The road to recovery
Editorial Board 2001-2002
The road to recovery
For so many Afghan citizens, they never thought they would see the day.
When the capital of Kabul fell late last week, the people of this war-ravaged city began to rejoice and take hold of their new freedoms.
Afghan women are free to walk in public alone, while Afghan men are shaving their beards and lining up for hours to see a movie for the first time in years.
But what may, at first, appear to be emancipation may, in fact, be the calm before the storm. What comes next for Afghanistan is still unclear, as various ethnic groups inside the country, as well as outside nations, vie for the upper-hand in establishing the nation's next government.
If this is the case, what is preventing yet another civil war?
Although Afghanis may be celebrating the fall of the Taliban in the capital city and throughout the country, we must remember that the fighting continues. The United States and Britain still have special forces operating in the region and though there have been certain victories, we must not forget that the battle is still being waged.
Clearly, the Taliban are under siege and a U.S.-led victory may be imminent. Yet, before the international alliance pulls out of the country and leaves the clean-up to the Afghanis, we must consider what is best for Afghanistan and, more importantly, its people.
Afghanistan requires a major humanitarian relief effort in order to set it on the road to recovery. It will take more than the U.S. to rebuild this nation, pummeled by almost a quarter-century of war, famine and chaos. The international community, under the leadership of the U.S., must come together to rebuild.
The reconstruction process will be a long and arduous one, but if it is not completed, the problems will, in time, return.

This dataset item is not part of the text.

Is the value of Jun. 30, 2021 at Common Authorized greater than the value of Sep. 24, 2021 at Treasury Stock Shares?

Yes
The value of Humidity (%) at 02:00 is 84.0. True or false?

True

The kind of diplomacy required here is unimaginable. Delicate steps must be taken in order to satisfy all sides involved.

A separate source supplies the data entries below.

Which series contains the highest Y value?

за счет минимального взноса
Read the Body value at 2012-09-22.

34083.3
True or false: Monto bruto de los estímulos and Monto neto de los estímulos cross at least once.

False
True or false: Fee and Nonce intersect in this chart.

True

In terms of terrorism, we must be clear that this current struggle is not an all-out war on terrorism, but rather a war on one particular terrorist organization. If a U.S.-led victory comes, it will mean the al-Qaida organization has been defeated. The global terrorism problem will still exist.
Though it has not yet fully arrived, the early signals of freedom in parts of Afghanistan are hopeful. For many, it will be a drastically new experience. How an entire generation of Afghanis are going to learn to understand the world around them without the destruction of war or the oppressive Taliban governing them remains to be seen.
But one thing is certain the whole world will be watching and, hopefully, lending a hand.